Document images with source code

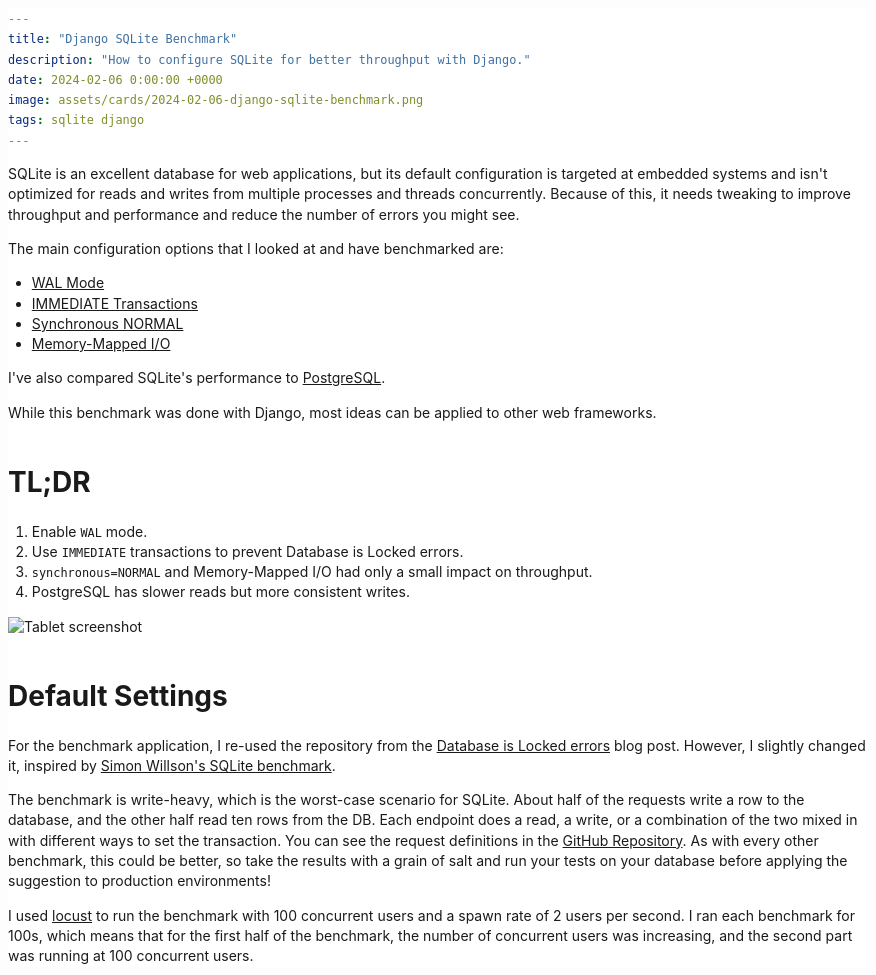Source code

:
 ```yaml
---
title: "Django SQLite Benchmark"
description: "How to configure SQLite for better throughput with Django."
date: 2024-02-06 0:00:00 +0000
image: assets/cards/2024-02-06-django-sqlite-benchmark.png
tags: sqlite django
---
```


SQLite is an excellent database for web applications, but its default configuration is targeted at embedded systems and isn't optimized for reads and writes from multiple processes and threads concurrently. Because of this, it needs tweaking to improve throughput and performance and reduce the number of errors you might see.

The main configuration options that I looked at and have benchmarked are:

* [WAL Mode](#wal-mode)
* [IMMEDIATE Transactions](#immediate-transactions)
* [Synchronous NORMAL](#synchronous-normal)
* [Memory-Mapped I/O](#memory-mapped-io)

I've also compared SQLite's performance to [PostgreSQL](#compared-to-postgres).

While this benchmark was done with Django, most ideas can be applied to other web frameworks.

# TL;DR

1. Enable `WAL` mode.
2. Use `IMMEDIATE` transactions to prevent Database is Locked errors. 
3. `synchronous=NORMAL` and Memory-Mapped I/O had only a small impact on throughput.
4. PostgreSQL has slower reads but more consistent writes.

![Tablet screenshot](/assets/pics/sqlite-django-benchmark.png)

# Default Settings

For the benchmark application, I re-used the repository from the [Database is Locked errors](/django-sqlite-dblock) blog post. However, I slightly changed it, inspired by [Simon Willson's SQLite benchmark](https://github.com/simonw/django_sqlite_benchmark).

The benchmark is write-heavy, which is the worst-case scenario for SQLite. About half of the requests write a row to the database, and the other half read ten rows from the DB. Each endpoint does a read, a write, or a combination of the two mixed in with different ways to set the transaction. You can see the request definitions in the [GitHub Repository](https://github.com/anze3db/django-sqlite-dblock/blob/main/djangosqlite/urls.py). As with every other benchmark, this could be better, so take the results with a grain of salt and run your tests on your database before applying the suggestion to production environments!

I used [locust](https://locust.io) to run the benchmark with 100 concurrent users and a spawn rate of 2 users per second. I ran each benchmark for 100s, which means that for the first half of the benchmark, the number of concurrent users was increasing, and the second part was running at 100 concurrent users.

■ Requirement
Across the data, find each line that has "PostgreSQL" in it and copy that line.

■ Answer to this problem
I've also compared SQLite's performance to [PostgreSQL](#compared-to-postgres).
4. PostgreSQL has slower reads but more consistent writes.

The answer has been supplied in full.